Writer's picture: M. H. AyindeM. H. Ayinde

Updated: Jan 12




Who else watched Interior Chinatown? The original book by Charles Yu is one of my favourite pieces of fiction about racist stereotyping and pigeonholing. It’s also one of those books where I was like, how are they ever gonna translate this to the screen?! I think the approach they took (no spoilers, but IMO it’s subtly yet also significantly different from the book) worked brilliantly, especially given the ending, and I still found it an immensely satisfying social satire and (painful) parody of Hollywood (and cop shows, and TV in general.)

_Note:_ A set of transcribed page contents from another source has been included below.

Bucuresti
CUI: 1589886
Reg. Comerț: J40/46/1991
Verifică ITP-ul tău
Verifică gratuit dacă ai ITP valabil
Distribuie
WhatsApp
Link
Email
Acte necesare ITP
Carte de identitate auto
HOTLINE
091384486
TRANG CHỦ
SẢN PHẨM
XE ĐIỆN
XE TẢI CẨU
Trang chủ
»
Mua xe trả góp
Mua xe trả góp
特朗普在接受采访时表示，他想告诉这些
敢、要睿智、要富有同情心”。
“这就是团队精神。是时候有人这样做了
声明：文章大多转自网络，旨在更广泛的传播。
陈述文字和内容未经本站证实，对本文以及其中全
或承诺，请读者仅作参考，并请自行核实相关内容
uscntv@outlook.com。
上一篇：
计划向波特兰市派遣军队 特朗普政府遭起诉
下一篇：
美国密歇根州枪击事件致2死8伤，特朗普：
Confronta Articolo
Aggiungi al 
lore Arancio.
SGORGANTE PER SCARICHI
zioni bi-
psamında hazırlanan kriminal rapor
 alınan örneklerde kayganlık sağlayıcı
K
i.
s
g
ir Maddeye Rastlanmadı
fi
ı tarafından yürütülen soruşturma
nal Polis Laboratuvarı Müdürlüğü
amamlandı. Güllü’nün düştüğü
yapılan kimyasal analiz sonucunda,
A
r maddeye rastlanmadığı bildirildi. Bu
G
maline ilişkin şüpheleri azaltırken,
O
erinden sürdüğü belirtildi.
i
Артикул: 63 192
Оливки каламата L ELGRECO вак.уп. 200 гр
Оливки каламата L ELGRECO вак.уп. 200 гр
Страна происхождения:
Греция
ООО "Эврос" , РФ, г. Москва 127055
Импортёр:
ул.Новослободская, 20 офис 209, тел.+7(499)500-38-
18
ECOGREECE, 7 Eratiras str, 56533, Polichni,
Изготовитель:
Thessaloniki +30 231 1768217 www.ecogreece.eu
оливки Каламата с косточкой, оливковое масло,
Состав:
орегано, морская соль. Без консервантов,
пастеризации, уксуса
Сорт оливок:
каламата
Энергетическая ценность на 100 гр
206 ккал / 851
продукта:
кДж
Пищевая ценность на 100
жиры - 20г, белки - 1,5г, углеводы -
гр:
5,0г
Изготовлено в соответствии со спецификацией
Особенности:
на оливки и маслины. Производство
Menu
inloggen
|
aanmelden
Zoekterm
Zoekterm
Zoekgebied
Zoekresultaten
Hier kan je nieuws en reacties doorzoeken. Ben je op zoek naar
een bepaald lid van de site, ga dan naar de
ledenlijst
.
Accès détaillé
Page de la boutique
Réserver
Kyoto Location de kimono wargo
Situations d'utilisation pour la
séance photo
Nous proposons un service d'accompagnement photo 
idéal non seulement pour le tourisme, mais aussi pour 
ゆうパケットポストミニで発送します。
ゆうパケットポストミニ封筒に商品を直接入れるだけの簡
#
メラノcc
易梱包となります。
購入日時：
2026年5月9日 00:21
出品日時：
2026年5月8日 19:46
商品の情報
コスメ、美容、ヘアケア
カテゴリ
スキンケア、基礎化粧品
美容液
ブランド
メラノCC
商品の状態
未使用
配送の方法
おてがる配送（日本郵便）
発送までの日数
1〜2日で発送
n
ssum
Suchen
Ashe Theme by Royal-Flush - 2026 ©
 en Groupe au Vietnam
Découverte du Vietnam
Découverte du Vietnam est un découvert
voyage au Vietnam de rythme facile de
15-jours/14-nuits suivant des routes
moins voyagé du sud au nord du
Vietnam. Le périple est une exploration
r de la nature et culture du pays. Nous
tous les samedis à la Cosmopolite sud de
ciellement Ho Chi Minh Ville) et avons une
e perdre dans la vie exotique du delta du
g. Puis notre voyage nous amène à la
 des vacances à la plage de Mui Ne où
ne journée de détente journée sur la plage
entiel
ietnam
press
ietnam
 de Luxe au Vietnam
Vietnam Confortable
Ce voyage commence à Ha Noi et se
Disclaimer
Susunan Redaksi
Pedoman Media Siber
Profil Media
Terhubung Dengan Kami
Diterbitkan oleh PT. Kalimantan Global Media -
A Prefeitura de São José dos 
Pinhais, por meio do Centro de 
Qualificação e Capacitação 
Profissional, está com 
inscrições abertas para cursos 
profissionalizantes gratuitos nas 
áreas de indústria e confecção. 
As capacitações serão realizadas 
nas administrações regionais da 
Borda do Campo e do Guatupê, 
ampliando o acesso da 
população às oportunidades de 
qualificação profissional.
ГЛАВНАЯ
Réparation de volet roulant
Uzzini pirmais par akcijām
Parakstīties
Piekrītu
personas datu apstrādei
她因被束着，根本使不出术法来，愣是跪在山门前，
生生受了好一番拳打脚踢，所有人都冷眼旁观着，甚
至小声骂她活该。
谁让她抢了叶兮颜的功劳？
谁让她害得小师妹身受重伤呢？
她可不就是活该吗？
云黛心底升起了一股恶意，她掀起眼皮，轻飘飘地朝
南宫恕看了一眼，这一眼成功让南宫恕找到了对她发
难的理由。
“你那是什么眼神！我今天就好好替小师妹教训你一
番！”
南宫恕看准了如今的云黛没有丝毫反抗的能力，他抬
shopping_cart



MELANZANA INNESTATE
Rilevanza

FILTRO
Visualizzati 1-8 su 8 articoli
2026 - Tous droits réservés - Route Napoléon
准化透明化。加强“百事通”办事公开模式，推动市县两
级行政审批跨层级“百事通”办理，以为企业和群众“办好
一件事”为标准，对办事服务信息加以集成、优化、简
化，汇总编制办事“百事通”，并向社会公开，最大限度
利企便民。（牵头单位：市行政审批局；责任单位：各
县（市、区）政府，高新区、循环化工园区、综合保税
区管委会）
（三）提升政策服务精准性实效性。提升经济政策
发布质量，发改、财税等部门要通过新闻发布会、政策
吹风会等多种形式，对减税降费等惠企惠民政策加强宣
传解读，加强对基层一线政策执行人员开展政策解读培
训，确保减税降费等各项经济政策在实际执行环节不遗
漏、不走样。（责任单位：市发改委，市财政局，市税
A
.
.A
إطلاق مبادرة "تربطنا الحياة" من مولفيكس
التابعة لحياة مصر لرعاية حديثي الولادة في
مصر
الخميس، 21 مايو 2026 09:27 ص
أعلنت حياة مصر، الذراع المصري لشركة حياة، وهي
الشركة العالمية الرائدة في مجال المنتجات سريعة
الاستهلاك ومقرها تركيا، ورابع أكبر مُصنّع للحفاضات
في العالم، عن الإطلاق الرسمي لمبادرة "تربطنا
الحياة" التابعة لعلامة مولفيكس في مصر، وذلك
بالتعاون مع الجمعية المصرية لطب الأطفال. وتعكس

In particular, the central allegory about how coming from certain backgrounds means your life feels like you’re stuck in someone else’s show, having to play by their ever-changing rules, based on their preconceptions of who you are, in a role chosen for you and from which you are not permitted to break out, with little control over your fate (omg that slamming door scene at the police precinct… I felt it in my soul!) remains as incisive as I found it in the book.


“He stopped playing his role,” a character says at one point, and oof, how many times have some of us known THAT particular sentiment. Also “the news makes reality” - ouch. So many weighty lines in amongst all the humour and Ronny Chieng’s glorious grumpy waiter scenes. I also really appreciated Diana Lin’s sidelined mother character, and Chloe Bennet’s racially ambiguous, job-changing Detective Lee (I could probably write a whole essay about that character and what she represented to me as a person of mixed heritage.)


This is the sort of show I could talk about all day because it addresses one of the least explored and most damaging aspects of racism: the restrictive boxes we’re placed it. Because that’s what racism is, at its heart: a system of control that divides people into categories and assigns them roles based on those categories, roles from which they are not permitted to escape.